You are viewing a plain text version of this content. The canonical link for it is here.

Posted to dev@spark.apache.org by Henry Robinson <he...@apache.org> on 2018/04/11 19:35:56 UTC

Maintenance releases for SPARK-23852?

Hi all -

SPARK-23852 (where a query can silently give wrong results thanks to a
predicate pushdown bug in Parquet) is a fairly bad bug. In other projects
I've been involved with, we've released maintenance releases for bugs of
this severity.

Since Spark 2.4.0 is probably a while away, I wanted to see if there was
any consensus over whether we should consider (at least) a 2.3.1.

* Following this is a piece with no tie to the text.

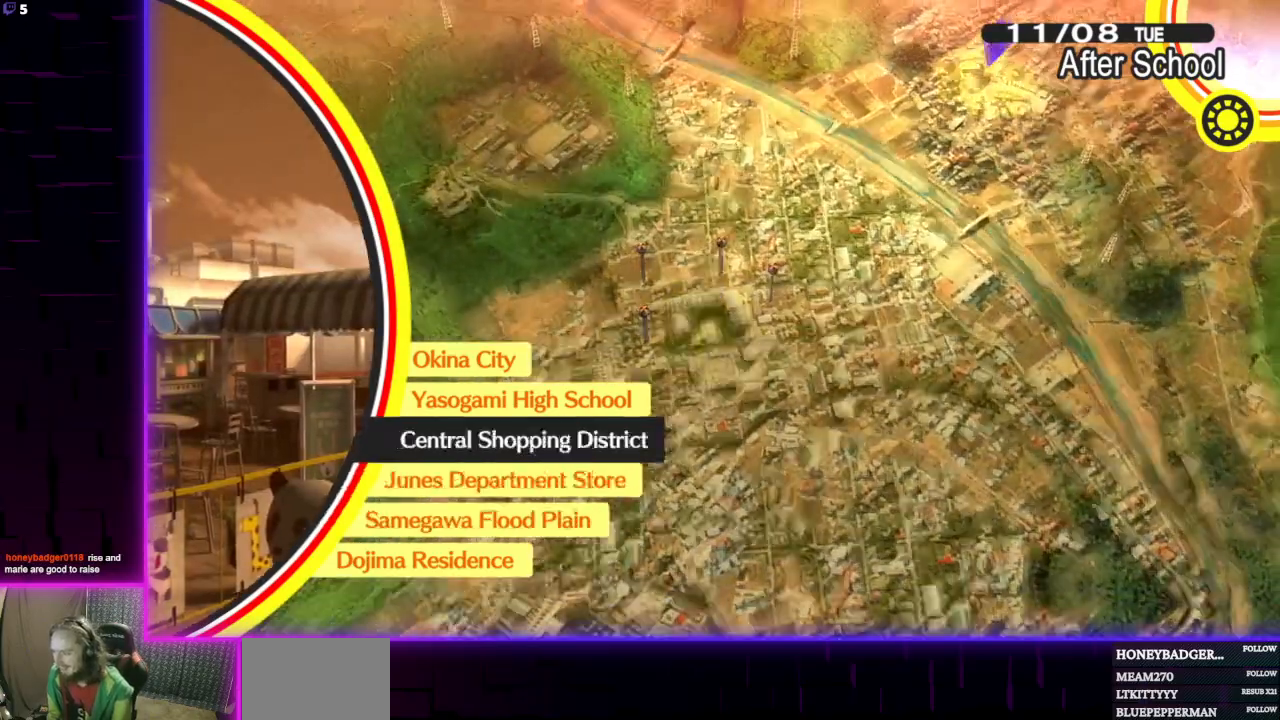
{"buttons": [], "left_stick": "center", "right_stick": "center", "events": []}
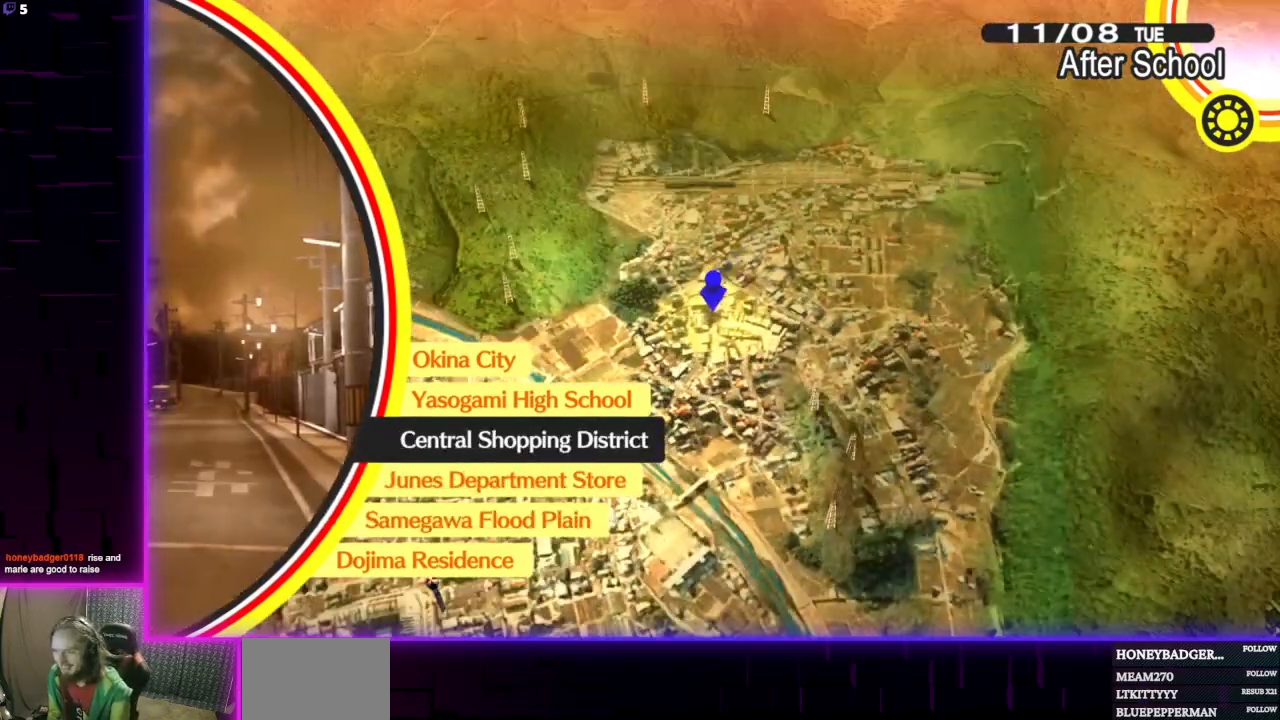
{"buttons": [], "left_stick": "center", "right_stick": "center", "events": [[334, "A", "down"], [501, "A", "up"]]}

The reason this particular issue is a bit tricky is that the Parquet
community haven't yet produced a maintenance release that fixes the
underlying bug, but they are in the process of releasing a new minor
version, 1.10, which includes a fix. Having spoken to a couple of Parquet
developers, they'd be willing to consider a maintenance release, but would
probably only bother if we (or another affected project) asked them to.

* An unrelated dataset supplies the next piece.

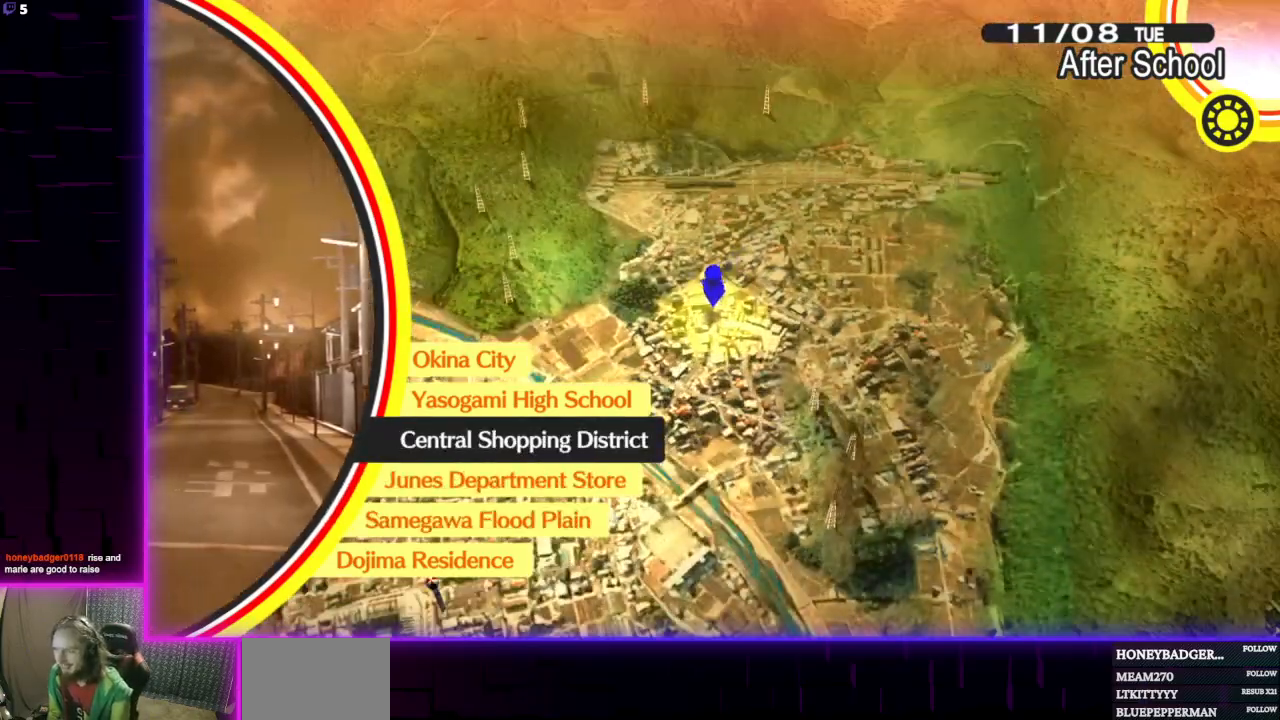
{"buttons": [], "left_stick": "center", "right_stick": "center", "events": []}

My guess is that we wouldn't want to upgrade to a new minor version of
Parquet for a Spark maintenance release, so asking for a Parquet
maintenance release makes sense.

What does everyone think?

Best,
Henry

Re: Maintenance releases for SPARK-23852?

Posted by Dongjoon Hyun <do...@gmail.com>.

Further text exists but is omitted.